**DIRECTIONS**
Leave out the pictures and set down the rest of the listing below word for word.

**WORKING DATA**

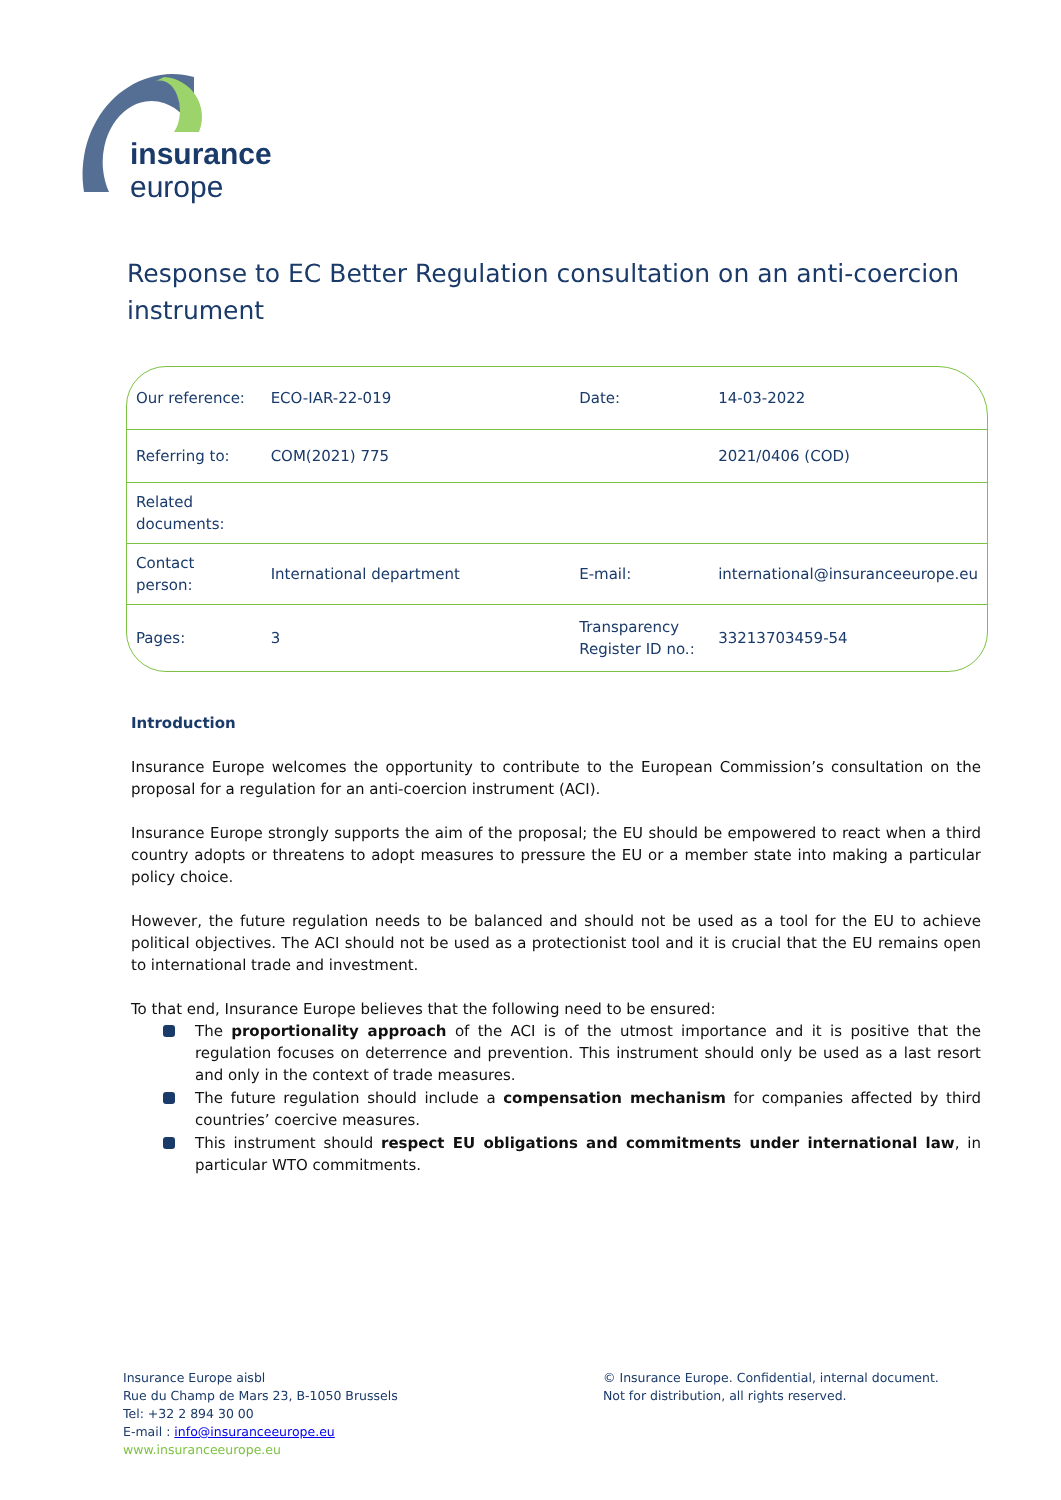insurance
europe
Response to EC Better Regulation consultation on an anti-coercion instrument
| Our reference: | ECO-IAR-22-019 | Date: | 14-03-2022 |
| Referring to: | COM(2021) 775 | | 2021/0406 (COD) |
| Related documents: | | | |
| Contact person: | International department | E-mail: | international@insuranceeurope.eu |
| Pages: | 3 | Transparency Register ID no.: | 33213703459-54 |
Introduction
Insurance Europe welcomes the opportunity to contribute to the European Commission’s consultation on the proposal for a regulation for an anti-coercion instrument (ACI).
Insurance Europe strongly supports the aim of the proposal; the EU should be empowered to react when a third country adopts or threatens to adopt measures to pressure the EU or a member state into making a particular policy choice.
However, the future regulation needs to be balanced and should not be used as a tool for the EU to achieve political objectives. The ACI should not be used as a protectionist tool and it is crucial that the EU remains open to international trade and investment.
To that end, Insurance Europe believes that the following need to be ensured:
The proportionality approach of the ACI is of the utmost importance and it is positive that the regulation focuses on deterrence and prevention. This instrument should only be used as a last resort and only in the context of trade measures.
The future regulation should include a compensation mechanism for companies affected by third countries’ coercive measures.
This instrument should respect EU obligations and commitments under international law, in particular WTO commitments.
Insurance Europe aisbl
Rue du Champ de Mars 23, B-1050 Brussels
Tel: +32 2 894 30 00
E-mail : info@insuranceeurope.eu
www.insuranceeurope.eu
© Insurance Europe. Confidential, internal document.
Not for distribution, all rights reserved.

**SOLUTION BELOW**
insurance
europe
Response to EC Better Regulation consultation on an anti-coercion instrument
| Our reference: | ECO-IAR-22-019 | Date: | 14-03-2022 |
| Referring to: | COM(2021) 775 | | 2021/0406 (COD) |
| Related documents: | | | |
| Contact person: | International department | E-mail: | international@insuranceeurope.eu |
| Pages: | 3 | Transparency Register ID no.: | 33213703459-54 |
Introduction
Insurance Europe welcomes the opportunity to contribute to the European Commission’s consultation on the proposal for a regulation for an anti-coercion instrument (ACI).
Insurance Europe strongly supports the aim of the proposal; the EU should be empowered to react when a third country adopts or threatens to adopt measures to pressure the EU or a member state into making a particular policy choice.
However, the future regulation needs to be balanced and should not be used as a tool for the EU to achieve political objectives. The ACI should not be used as a protectionist tool and it is crucial that the EU remains open to international trade and investment.
To that end, Insurance Europe believes that the following need to be ensured:
The proportionality approach of the ACI is of the utmost importance and it is positive that the regulation focuses on deterrence and prevention. This instrument should only be used as a last resort and only in the context of trade measures.
The future regulation should include a compensation mechanism for companies affected by third countries’ coercive measures.
This instrument should respect EU obligations and commitments under international law, in particular WTO commitments.
Insurance Europe aisbl
Rue du Champ de Mars 23, B-1050 Brussels
Tel: +32 2 894 30 00
E-mail : info@insuranceeurope.eu
www.insuranceeurope.eu
© Insurance Europe. Confidential, internal document.
Not for distribution, all rights reserved.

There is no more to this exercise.